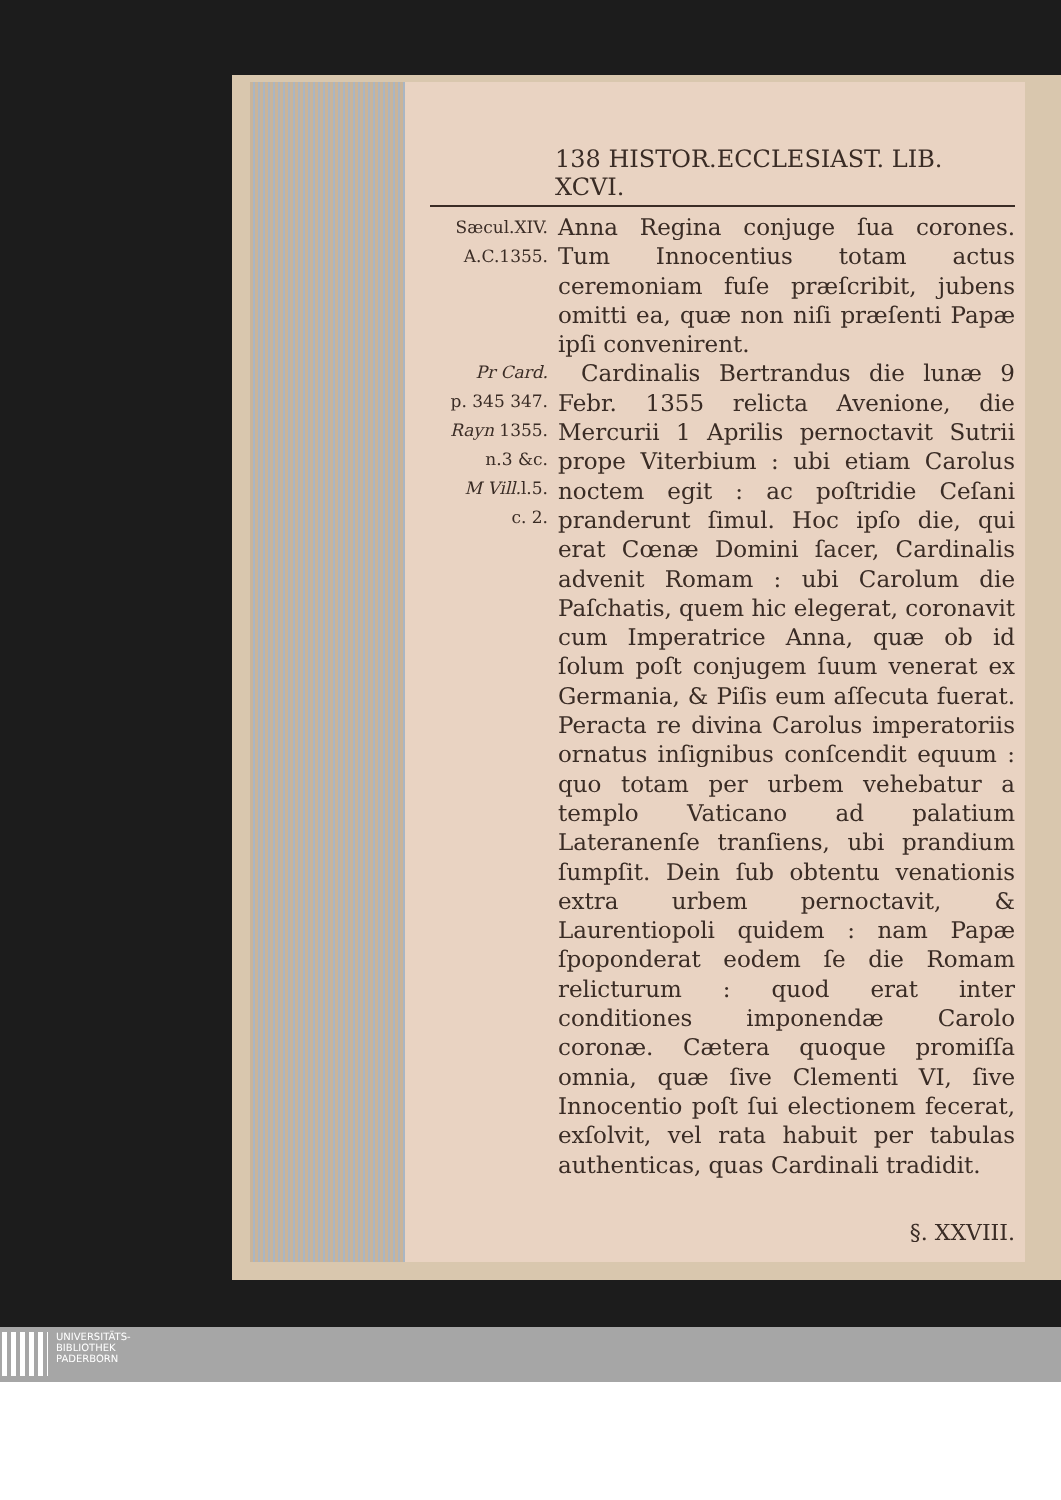138 HISTOR.ECCLESIAST. LIB. XCVI.
Sæcul.XIV.
A.C.1355.
Pr Card.
p. 345 347.
Rayn 1355.
n.3 &c.
M Vill. l.5.
c. 2.
Anna Regina conjuge ſua corones. Tum Innocentius totam actus ceremoniam fuſe præſcribit, jubens omitti ea, quæ non niſi præſenti Papæ ipſi convenirent.
 Cardinalis Bertrandus die lunæ 9 Febr. 1355 relicta Avenione, die Mercurii 1 Aprilis pernoctavit Sutrii prope Viterbium : ubi etiam Carolus noctem egit : ac poſtridie Ceſani pranderunt ſimul. Hoc ipſo die, qui erat Cœnæ Domini ſacer, Cardinalis advenit Romam : ubi Carolum die Paſchatis, quem hic elegerat, coronavit cum Imperatrice Anna, quæ ob id ſolum poſt conjugem ſuum venerat ex Germania, & Piſis eum aſſecuta fuerat. Peracta re divina Carolus imperatoriis ornatus inſignibus conſcendit equum : quo totam per urbem vehebatur a templo Vaticano ad palatium Lateranenſe tranſiens, ubi prandium ſumpſit. Dein ſub obtentu venationis extra urbem pernoctavit, & Laurentiopoli quidem : nam Papæ ſpoponderat eodem ſe die Romam relicturum : quod erat inter conditiones imponendæ Carolo coronæ. Cætera quoque promiſſa omnia, quæ ſive Clementi VI, ſive Innocentio poſt ſui electionem fecerat, exſolvit, vel rata habuit per tabulas authenticas, quas Cardinali tradidit.
§. XXVIII.
UNIVERSITÄTS-
BIBLIOTHEK
PADERBORN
○ ○ ○ ○ ○
| EXERCISE AIM |
Please, without any pictures, write out exactly the lines of the listing from its first line through the line that holds "Anna Regina conjuge", ends included, and nothing beyond them.

| OUTPUT OF THE TASK |
138 HISTOR.ECCLESIAST. LIB. XCVI.
Sæcul.XIV.
A.C.1355.
Pr Card.
p. 345 347.
Rayn 1355.
n.3 &c.
M Vill. l.5.
c. 2.
Anna Regina conjuge ſua corones. Tum Innocentius totam actus ceremoniam fuſe præſcribit, jubens omitti ea, quæ non niſi præſenti Papæ ipſi convenirent.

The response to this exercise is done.